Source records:
__________

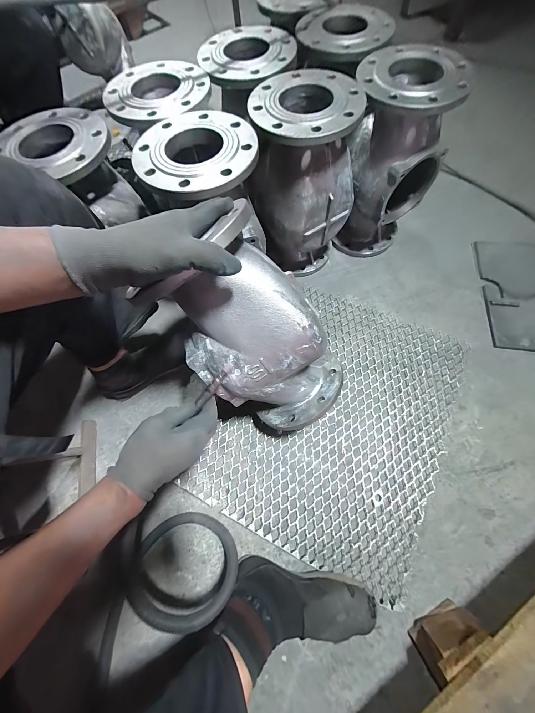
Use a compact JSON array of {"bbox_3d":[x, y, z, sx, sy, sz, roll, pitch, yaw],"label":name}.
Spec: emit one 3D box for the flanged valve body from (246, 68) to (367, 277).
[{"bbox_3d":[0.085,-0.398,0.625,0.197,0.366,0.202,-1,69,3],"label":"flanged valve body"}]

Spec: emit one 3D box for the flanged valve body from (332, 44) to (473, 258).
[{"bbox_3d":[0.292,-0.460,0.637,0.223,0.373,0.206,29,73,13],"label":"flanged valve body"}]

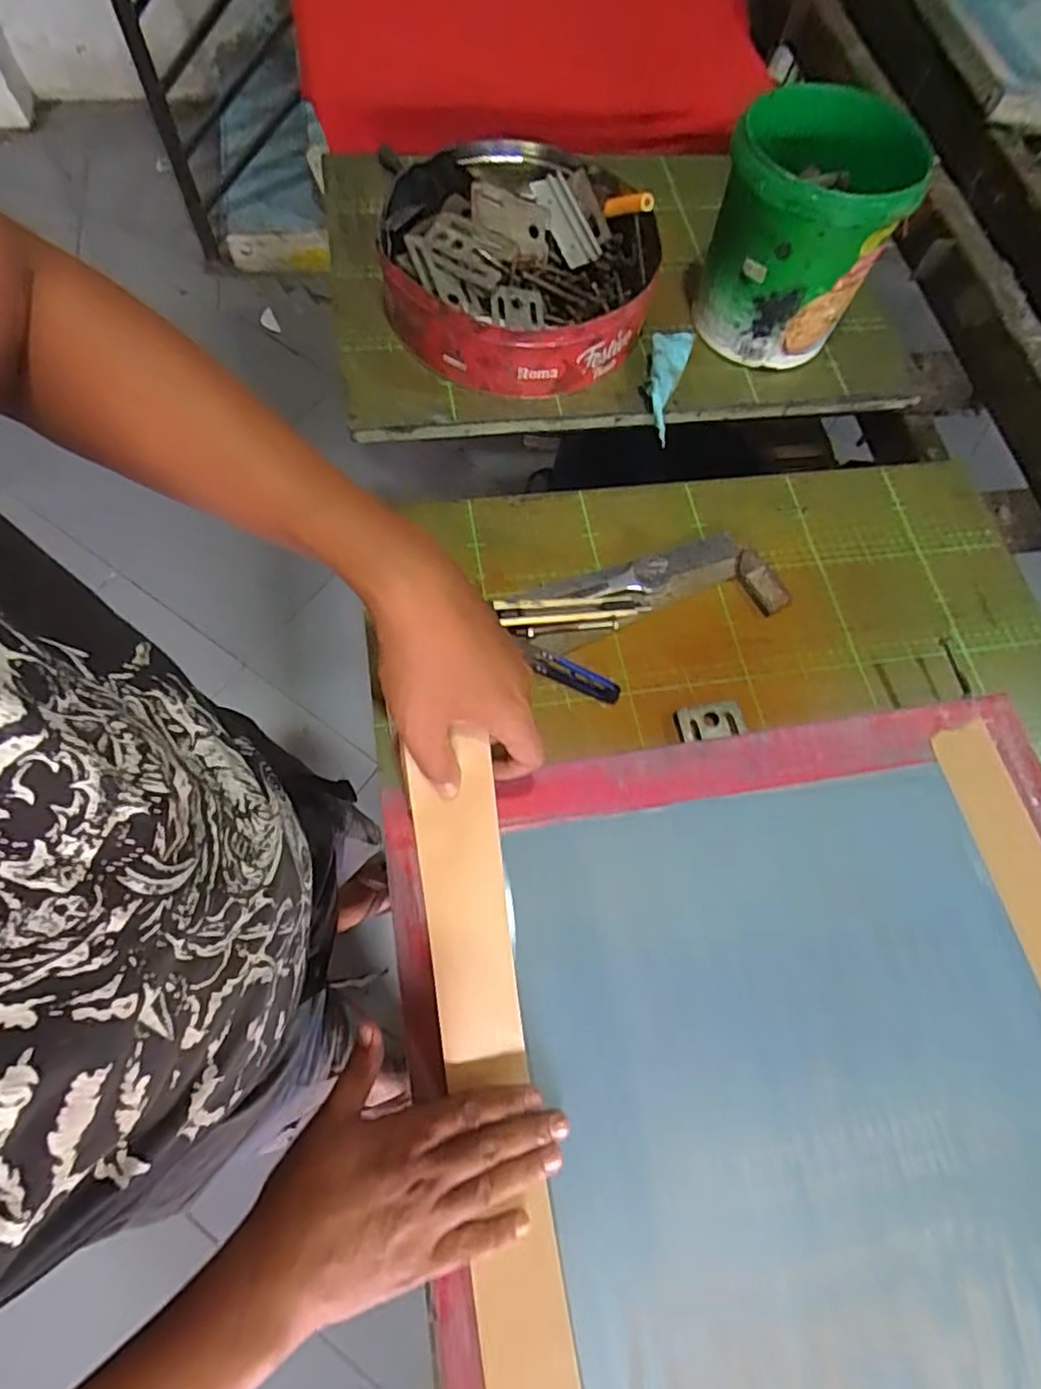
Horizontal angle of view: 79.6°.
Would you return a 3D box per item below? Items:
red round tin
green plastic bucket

__________

What to work on: Reproduce the data above line for line, excluding every picture.

Problem solution:
Use a compact JSON array of {"bbox_3d":[x, y, z, sx, sy, sz, roll, pitch, yaw],"label":name}.
Spec: emit one 3D box for the flanged valve body from (246, 68) to (367, 277).
[{"bbox_3d":[0.085,-0.398,0.625,0.197,0.366,0.202,-1,69,3],"label":"flanged valve body"}]

Spec: emit one 3D box for the flanged valve body from (332, 44) to (473, 258).
[{"bbox_3d":[0.292,-0.460,0.637,0.223,0.373,0.206,29,73,13],"label":"flanged valve body"}]

Horizontal angle of view: 79.6°.
Would you return a 3D box per item below? Items:
red round tin
green plastic bucket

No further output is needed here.